## Work task A
In the album article below, which song was remixed to make the single "Loaded"?

Page excerpt Start Marker

Studio album by Primal Scream
- Released: 4 September 1989
- Genre: Alternative rock; hard rock; garage rock; blues rock;
- Length: 32:38
- Label: Creation
- Producer: Sister Anne

Primal Scream chronology
| Sonic Flower Groove (1987) | Primal Scream (1989) | Screamadelica (1991) |

Singles from Primal Scream
- "Ivy Ivy Ivy" Released: July 1989;

= Primal Scream (Primal Scream album) =

Primal Scream is the second studio album by Scottish rock band Primal Scream. It was released on 4 September 1989 in the United Kingdom by Creation Records and in the United States by Mercenary Records. Musically, it took a harder rock approach than their 1987 debut Sonic Flower Groove and did not achieve great success. However, the song "I'm Losing More Than I'll Ever Have" was later remixed to provide the breakthrough single "Loaded", which appeared on their much celebrated third album Screamadelica.

Page excerpt End Marker

## Work task B
Transcribe the keypoint records below exactly, line for line, but omit the pictures.

Input data Start Marker

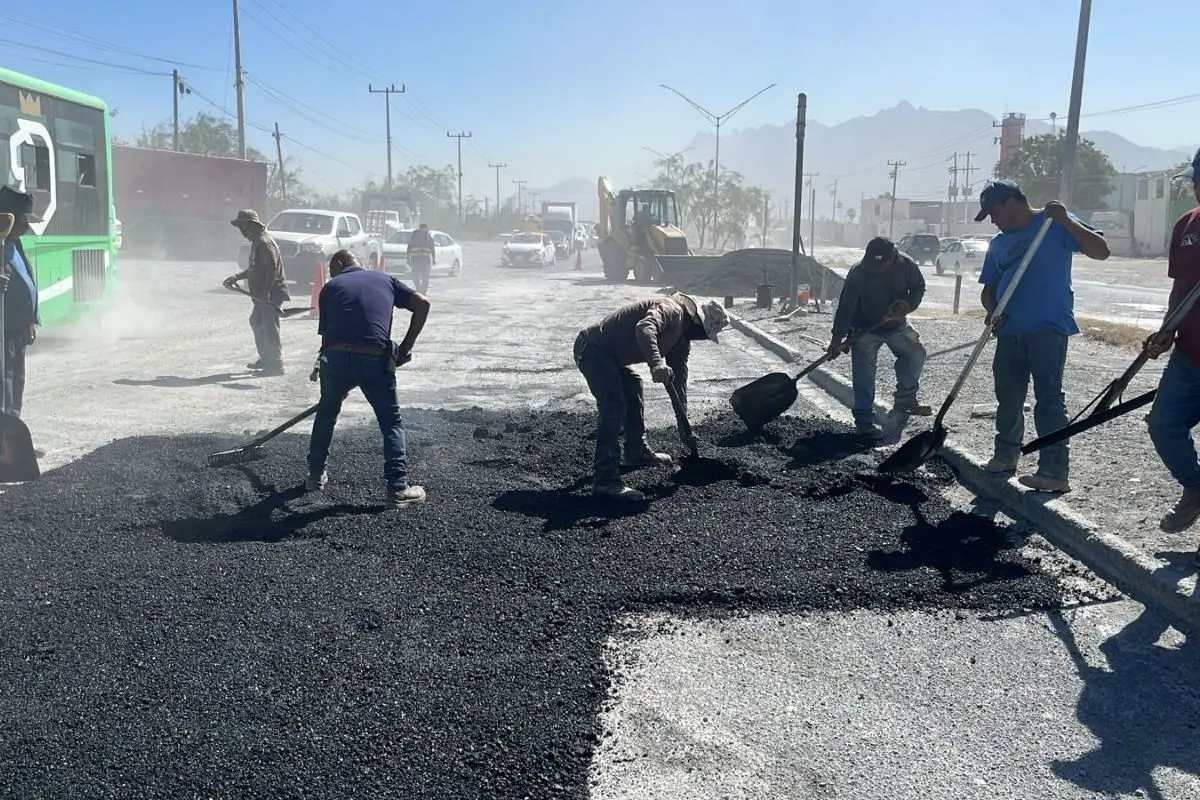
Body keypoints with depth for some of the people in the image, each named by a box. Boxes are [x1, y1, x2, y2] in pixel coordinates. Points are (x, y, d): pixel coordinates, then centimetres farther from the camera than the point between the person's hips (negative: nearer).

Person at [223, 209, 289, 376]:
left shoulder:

Input data End Marker

## Response box A
"I'm Losing More Than I'll Ever Have" was remixed to make "Loaded".

## Response box B
Body keypoints with depth for some of the people in the image, each named by a box. Boxes are [x1, y1, x2, y2] in pixel coordinates. Points are (x, y, d): pixel coordinates, then centimetres farther from the camera than the point between the person's hips (negative: nearer).

Person at [223, 209, 289, 376]:
left shoulder:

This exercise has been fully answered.